A failure to make further inquiries challenge was disposed of briefly by the Court of Appeal on the basis of Cramp.  It was the general perversity challenge which was successful.  As Sir Alan Ward, who gave the only substantive judgment, said: ‘How, in the teeth of that medical evidence, could one rationally conclude that Mrs El-D simply had “a general dislike of heights” as opposed to “an irrational fear which would make any property above a certain floor level impractical”?’

The key point was the distinction between the two properties.  In the ninth floor flat, one could not see the road below; in the 16th floor flat, by contrast, the windows were only three feet above floor level, giving full view.  As for the nets/curtains point made by the review officer, he asked “Is it practical to live behind drawn curtains?”.  Further, the history invites “only one conclusion”, that her collapse when viewing the 16th floor flat was inevitable.


(i) Given that it is ordinarily implicit in a true perversity finding that the decision should be varied, it is odd that this decision was only quashed.  Perhaps this was because there may have been further enquiries which could have been made by the review officer (without having reached the Wednesbury threshold for this appeal).  Can anyone enlighten me?

(ii) More significantly, there is a general issue about the use, and veracity ascribed to, the applicant’s medical evidence by officers.  Here, the medical evidence was pretty clear and, despite there being “no countervailing evidence from a medical expert to refute it”, it seems to have been disregarded.  There is an interesting finding from the most recent research conducted by Caroline Hunter, Jo Bretherton and Sarah Johnsen, about the use of medical evidence in priority need vulnerability cases:

… there was little deference to the medical profession – the opinions of the applicants’
GPs were viewed with some scepticism.
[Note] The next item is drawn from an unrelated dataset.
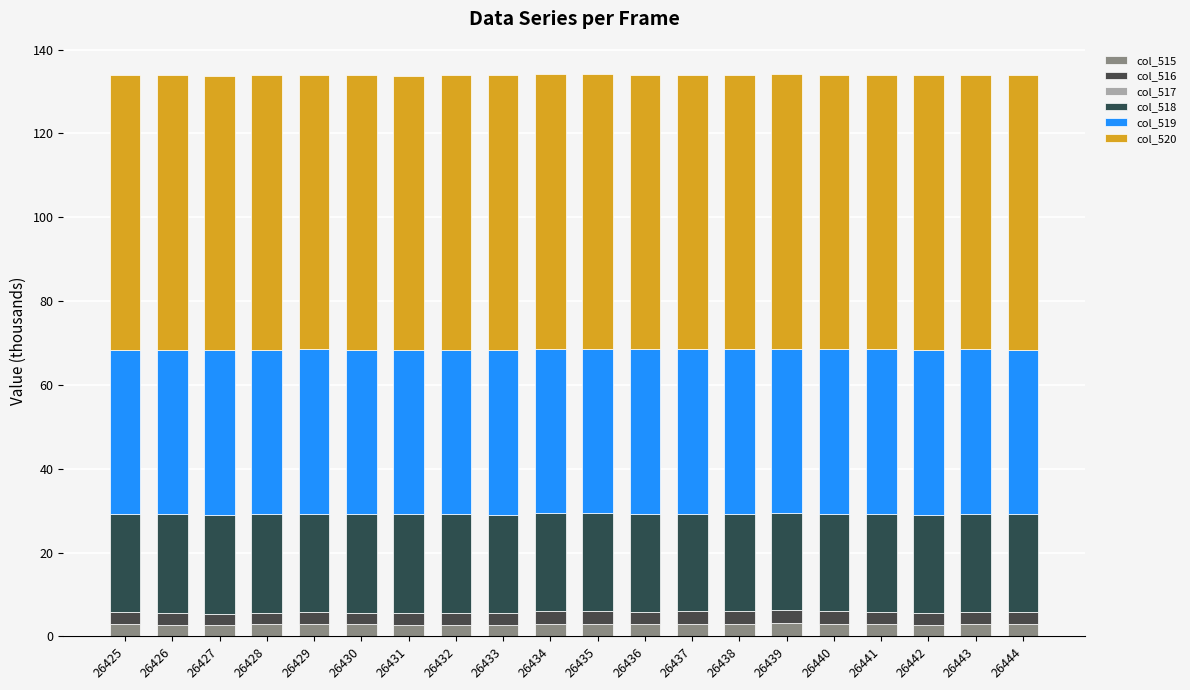

At which label is col_517 closest to 0?

26427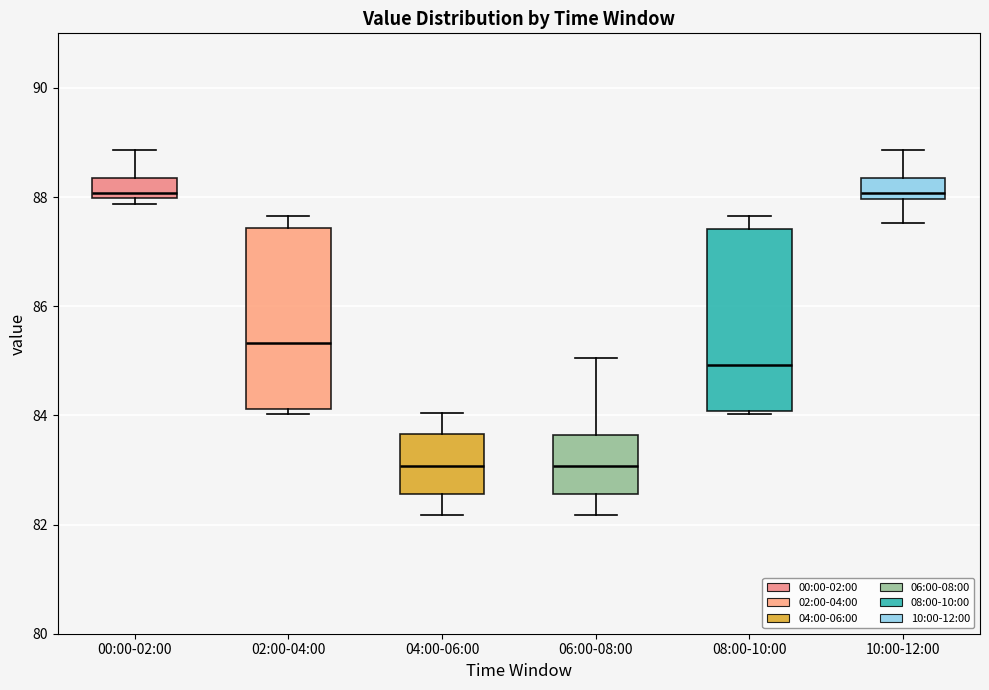

Where does the median line of the box for 06:00-08:00 sit on the y-axis? The values are not printed on the chart, so give them approximately, as read against the axis.

83.0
In one authority this was the main source of
information, as no in-house service was available, yet the officers tended to revert to their professional intuition about the case rather than rely on what GPs said in response as it was felt they were often “on the side” of the applicant.

My sense, for what it’s worth, is that this research finding verifies what is commonly found by homelessness officers, applicants and their advisors.  I mean no disrespect to homelessness officers nor to GPs by this – my suspicion is that many GP letters may well read like exercises in advocacy – but there remains the question of how one should treat such letters.

1 Comment

  1. Paul Skinner

    I have only just seen this post, but to fill in the missing detail (I appeared for the El-Dinnaoui family):
    1) Debra and I both took the case on pro bono initially, although legal aid was later obtained. A pro bono costs order was made in respect of the work done pro bono.
    2) In relation to the fact that the decision was quashed, the authority wanted to obtain further evidence and make a new decision. As far as I am aware, the council then accepted that the flat was unsuitable (I am unsure whether this was before or after any new evidence was obtained).